GIVEN PROBLEM A. Translate this sentence from the court judgment into Spanish: "That the oral application for summary dismissal of this matter, heard by the Court on 13 November 2017, be dismissed."

EXTRACT PROVIDED.
=-=-=-=-=

Metford and Faddin

Case

[2018] FCCA 278

9 February 2018


FEDERAL CIRCUIT COURT OF AUSTRALIA

METFORD & FADDIN [2018] FCCA 278
Catchwords:
FAMILY LAW – Change in circumstances demonstrate matter to proceed to hearing.

Legislation:

Family Law Act1975 (Cth)

Cases cited:
Marsden & Winch [2009] FamCAFC 152
Applicant: MR METFORD
Respondent: MS FADDIN
File Number: BRC 9993 of 2017
Judgment of: Judge Cassidy
Hearing date: 13 November 2017
Date of Last Submission: 4 December 2017
Delivered at: Brisbane
Delivered on: 9 February 2018

REPRESENTATION

For the Applicant: Self-represented
Solicitors for the Respondent: Baker O’Brien & Toll

ORDERS

THE COURT ORDERS UNTIL FURTHER ORDER:

  1. That the oral application for summary dismissal of this matter, heard by the Court on 13 November 2017, be dismissed.

  2. That pursuant to s.62G of the Family Law Act1975 the parties and the children [W] born … 2006, [X] born … 2007, [Y] born … 2009 and [Z] born … 2011(“the children”), attend upon a Family Consultant, as appointed by the Senior Family Consultant of the Federal Circuit Court of Australia, on a date and time to be advised, for the purposes of the preparation of a family report to be made available to the Court.

  3. That in addition to reporting any matters that the Family Consultant considers important to the welfare of the children and the factors contained in s.60CC of the Act the following opinions should be included:

    (a)Any views expressed by the children and any factors (such as the children’s maturity or level of understanding) that would affect the weight that the Court should place on those wishes;

    (b)That the matters set out in ss60CC, 61DA and 65DAA of the Family Law Act1975; and

    (c)Any other matters that the Family Consultant considers important to the welfare or best interests of the children.

=-=-=-=-=

INPUT.

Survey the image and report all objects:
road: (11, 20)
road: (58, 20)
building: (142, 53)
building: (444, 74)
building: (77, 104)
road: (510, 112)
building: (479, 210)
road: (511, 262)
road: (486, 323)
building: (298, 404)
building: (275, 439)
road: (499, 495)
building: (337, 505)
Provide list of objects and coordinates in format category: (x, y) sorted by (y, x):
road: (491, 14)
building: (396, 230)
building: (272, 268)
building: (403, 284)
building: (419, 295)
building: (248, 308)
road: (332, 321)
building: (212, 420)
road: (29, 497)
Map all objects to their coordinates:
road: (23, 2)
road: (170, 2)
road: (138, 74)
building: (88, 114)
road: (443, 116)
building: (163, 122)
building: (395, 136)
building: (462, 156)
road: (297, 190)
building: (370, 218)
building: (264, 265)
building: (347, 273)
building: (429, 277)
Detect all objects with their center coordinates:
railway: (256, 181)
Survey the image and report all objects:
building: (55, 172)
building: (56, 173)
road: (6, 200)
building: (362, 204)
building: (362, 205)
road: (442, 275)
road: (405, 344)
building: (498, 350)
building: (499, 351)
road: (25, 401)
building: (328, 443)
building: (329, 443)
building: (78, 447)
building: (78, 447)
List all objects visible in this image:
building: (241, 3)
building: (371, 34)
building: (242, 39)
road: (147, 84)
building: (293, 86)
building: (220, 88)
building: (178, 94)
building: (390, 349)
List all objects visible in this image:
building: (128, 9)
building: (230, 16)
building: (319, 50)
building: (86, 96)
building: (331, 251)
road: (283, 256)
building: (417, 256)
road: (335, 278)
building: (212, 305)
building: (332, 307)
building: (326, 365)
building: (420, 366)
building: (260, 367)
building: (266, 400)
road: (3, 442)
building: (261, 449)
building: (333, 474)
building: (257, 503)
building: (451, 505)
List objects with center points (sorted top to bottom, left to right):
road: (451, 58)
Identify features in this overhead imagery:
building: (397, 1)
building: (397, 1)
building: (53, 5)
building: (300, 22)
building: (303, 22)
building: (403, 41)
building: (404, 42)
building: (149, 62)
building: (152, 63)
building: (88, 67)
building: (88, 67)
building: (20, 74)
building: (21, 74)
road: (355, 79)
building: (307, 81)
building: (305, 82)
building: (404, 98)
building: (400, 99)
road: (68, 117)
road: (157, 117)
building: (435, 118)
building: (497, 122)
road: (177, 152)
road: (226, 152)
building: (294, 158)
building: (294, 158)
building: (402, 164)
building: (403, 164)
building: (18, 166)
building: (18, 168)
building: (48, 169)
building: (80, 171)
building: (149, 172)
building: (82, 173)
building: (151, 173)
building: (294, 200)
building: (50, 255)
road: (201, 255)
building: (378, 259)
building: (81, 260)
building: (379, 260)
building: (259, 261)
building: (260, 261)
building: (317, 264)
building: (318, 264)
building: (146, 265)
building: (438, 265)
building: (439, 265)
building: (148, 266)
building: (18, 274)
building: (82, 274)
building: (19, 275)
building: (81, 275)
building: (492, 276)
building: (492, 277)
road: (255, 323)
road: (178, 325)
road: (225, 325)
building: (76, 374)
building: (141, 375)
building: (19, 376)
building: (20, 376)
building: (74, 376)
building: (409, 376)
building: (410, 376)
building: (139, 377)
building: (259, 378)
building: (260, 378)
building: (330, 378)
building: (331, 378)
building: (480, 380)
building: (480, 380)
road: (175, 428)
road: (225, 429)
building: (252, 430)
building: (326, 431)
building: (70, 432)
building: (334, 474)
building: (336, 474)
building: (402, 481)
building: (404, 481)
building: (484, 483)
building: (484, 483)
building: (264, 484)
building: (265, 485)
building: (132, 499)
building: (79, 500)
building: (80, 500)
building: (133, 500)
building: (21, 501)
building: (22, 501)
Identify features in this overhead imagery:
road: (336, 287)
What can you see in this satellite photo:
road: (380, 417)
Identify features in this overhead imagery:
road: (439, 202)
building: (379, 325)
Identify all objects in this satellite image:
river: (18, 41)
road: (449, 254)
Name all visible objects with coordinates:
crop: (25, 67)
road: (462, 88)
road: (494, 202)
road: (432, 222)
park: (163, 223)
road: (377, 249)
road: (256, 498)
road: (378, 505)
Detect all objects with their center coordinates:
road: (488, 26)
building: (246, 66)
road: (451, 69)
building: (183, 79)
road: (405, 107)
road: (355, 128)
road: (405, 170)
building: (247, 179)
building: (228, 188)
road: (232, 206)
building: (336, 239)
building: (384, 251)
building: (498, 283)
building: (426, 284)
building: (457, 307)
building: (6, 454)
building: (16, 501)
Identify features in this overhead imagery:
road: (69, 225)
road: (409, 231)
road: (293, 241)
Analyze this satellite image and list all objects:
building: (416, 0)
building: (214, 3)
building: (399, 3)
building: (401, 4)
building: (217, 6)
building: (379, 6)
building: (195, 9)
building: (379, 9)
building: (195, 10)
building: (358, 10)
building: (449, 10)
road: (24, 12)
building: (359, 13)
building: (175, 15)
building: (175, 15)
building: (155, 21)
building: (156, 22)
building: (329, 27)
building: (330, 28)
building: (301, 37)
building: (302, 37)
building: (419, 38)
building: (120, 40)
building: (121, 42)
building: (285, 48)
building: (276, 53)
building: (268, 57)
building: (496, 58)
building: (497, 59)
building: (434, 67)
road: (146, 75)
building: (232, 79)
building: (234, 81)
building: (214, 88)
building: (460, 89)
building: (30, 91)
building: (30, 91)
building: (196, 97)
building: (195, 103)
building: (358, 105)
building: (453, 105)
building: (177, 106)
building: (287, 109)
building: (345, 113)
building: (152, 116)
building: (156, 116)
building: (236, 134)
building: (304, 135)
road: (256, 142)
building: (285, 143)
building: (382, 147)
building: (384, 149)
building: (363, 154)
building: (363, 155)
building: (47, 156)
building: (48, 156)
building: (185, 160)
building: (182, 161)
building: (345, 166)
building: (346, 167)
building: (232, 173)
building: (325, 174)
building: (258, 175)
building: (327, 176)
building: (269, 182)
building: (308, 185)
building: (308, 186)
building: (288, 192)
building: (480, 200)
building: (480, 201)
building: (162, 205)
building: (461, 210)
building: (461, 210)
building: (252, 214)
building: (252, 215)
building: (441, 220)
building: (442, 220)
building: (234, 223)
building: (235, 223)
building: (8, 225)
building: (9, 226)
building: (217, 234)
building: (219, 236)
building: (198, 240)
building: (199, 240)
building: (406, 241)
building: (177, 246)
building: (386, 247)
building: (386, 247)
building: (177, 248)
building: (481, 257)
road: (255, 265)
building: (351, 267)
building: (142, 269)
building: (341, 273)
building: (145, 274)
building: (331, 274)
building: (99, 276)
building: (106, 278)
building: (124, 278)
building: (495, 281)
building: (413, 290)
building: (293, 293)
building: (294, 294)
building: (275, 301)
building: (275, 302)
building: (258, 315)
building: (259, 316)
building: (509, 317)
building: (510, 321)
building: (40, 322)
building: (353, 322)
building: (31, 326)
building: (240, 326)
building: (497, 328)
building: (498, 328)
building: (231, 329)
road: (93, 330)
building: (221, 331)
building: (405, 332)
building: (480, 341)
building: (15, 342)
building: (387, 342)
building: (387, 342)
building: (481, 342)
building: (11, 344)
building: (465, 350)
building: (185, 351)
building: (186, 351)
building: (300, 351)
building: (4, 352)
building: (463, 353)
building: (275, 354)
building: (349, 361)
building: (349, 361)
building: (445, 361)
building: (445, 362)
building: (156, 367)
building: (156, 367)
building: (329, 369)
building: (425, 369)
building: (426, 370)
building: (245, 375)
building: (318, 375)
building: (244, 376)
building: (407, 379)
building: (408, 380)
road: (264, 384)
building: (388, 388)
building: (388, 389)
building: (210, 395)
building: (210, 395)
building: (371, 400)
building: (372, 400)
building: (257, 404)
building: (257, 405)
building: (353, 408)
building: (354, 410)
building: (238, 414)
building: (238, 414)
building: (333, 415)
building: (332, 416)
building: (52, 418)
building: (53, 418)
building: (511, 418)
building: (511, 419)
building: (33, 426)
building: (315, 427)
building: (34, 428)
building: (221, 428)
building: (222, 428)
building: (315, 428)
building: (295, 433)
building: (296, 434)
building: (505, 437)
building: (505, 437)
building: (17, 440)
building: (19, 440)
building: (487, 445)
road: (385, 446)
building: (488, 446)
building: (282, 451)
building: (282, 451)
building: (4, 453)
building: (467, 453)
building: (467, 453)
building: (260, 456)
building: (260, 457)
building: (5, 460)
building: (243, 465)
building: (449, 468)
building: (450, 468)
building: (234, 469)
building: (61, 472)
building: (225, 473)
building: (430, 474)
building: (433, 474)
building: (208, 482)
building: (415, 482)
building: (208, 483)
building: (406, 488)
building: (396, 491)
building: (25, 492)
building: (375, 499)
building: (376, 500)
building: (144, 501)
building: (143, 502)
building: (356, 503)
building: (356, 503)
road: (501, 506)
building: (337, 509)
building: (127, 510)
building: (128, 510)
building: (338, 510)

=-=-=-=-=

GIVEN PROBLEM B. Give the entries from the first line through the line containing "building: (396, 230)", inclusive, substituting "street" for every "road" and changing nothing else.

WRITTEN SOLUTION A. Que la solicitud oral de desestimación sumaria de este asunto, oída por el Tribunal el 13 de noviembre de 2017, sea desestimada.

WRITTEN SOLUTION B.
Survey the image and report all objects:
street: (11, 20)
street: (58, 20)
building: (142, 53)
building: (444, 74)
building: (77, 104)
street: (510, 112)
building: (479, 210)
street: (511, 262)
street: (486, 323)
building: (298, 404)
building: (275, 439)
street: (499, 495)
building: (337, 505)
Provide list of objects and coordinates in format category: (x, y) sorted by (y, x):
street: (491, 14)
building: (396, 230)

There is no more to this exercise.